What the task asks:
The pictures are to be omitted when the entries are reproduced exactly.

**** Given data ****

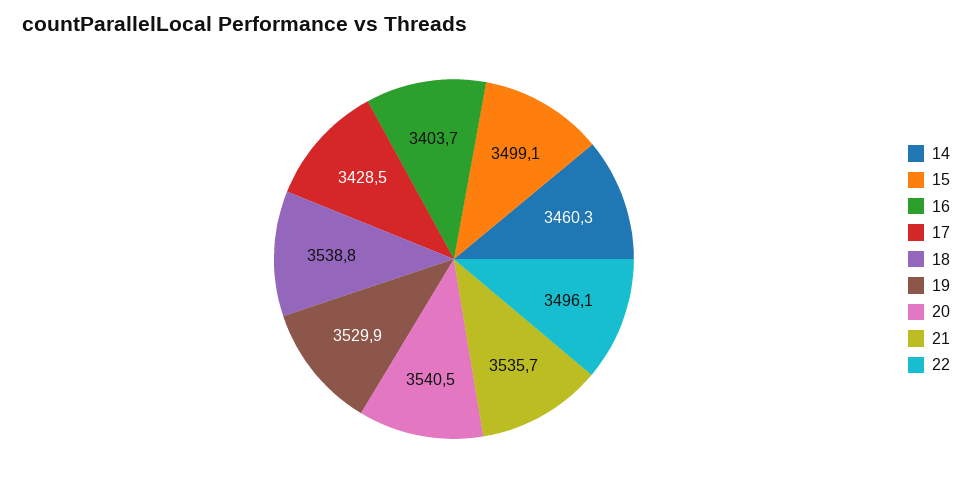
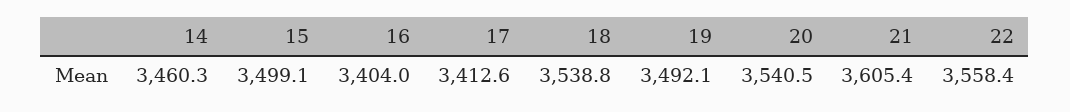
  {
    "14": 3460.3,
    "15": 3499.1,
-   "16": 3403.7,
+   "16": 3404,
-   "17": 3428.5,
+   "17": 3412.6,
    "18": 3538.8,
-   "19": 3529.9,
+   "19": 3492.1,
    "20": 3540.5,
-   "21": 3535.7,
+   "21": 3605.4,
-   "22": 3496.1
+   "22": 3558.4
  }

****

Exercise answer:
  {
    "14": 3460.3,
    "15": 3499.1,
-   "16": 3403.7,
+   "16": 3404,
-   "17": 3428.5,
+   "17": 3412.6,
    "18": 3538.8,
-   "19": 3529.9,
+   "19": 3492.1,
    "20": 3540.5,
-   "21": 3535.7,
+   "21": 3605.4,
-   "22": 3496.1
+   "22": 3558.4
  }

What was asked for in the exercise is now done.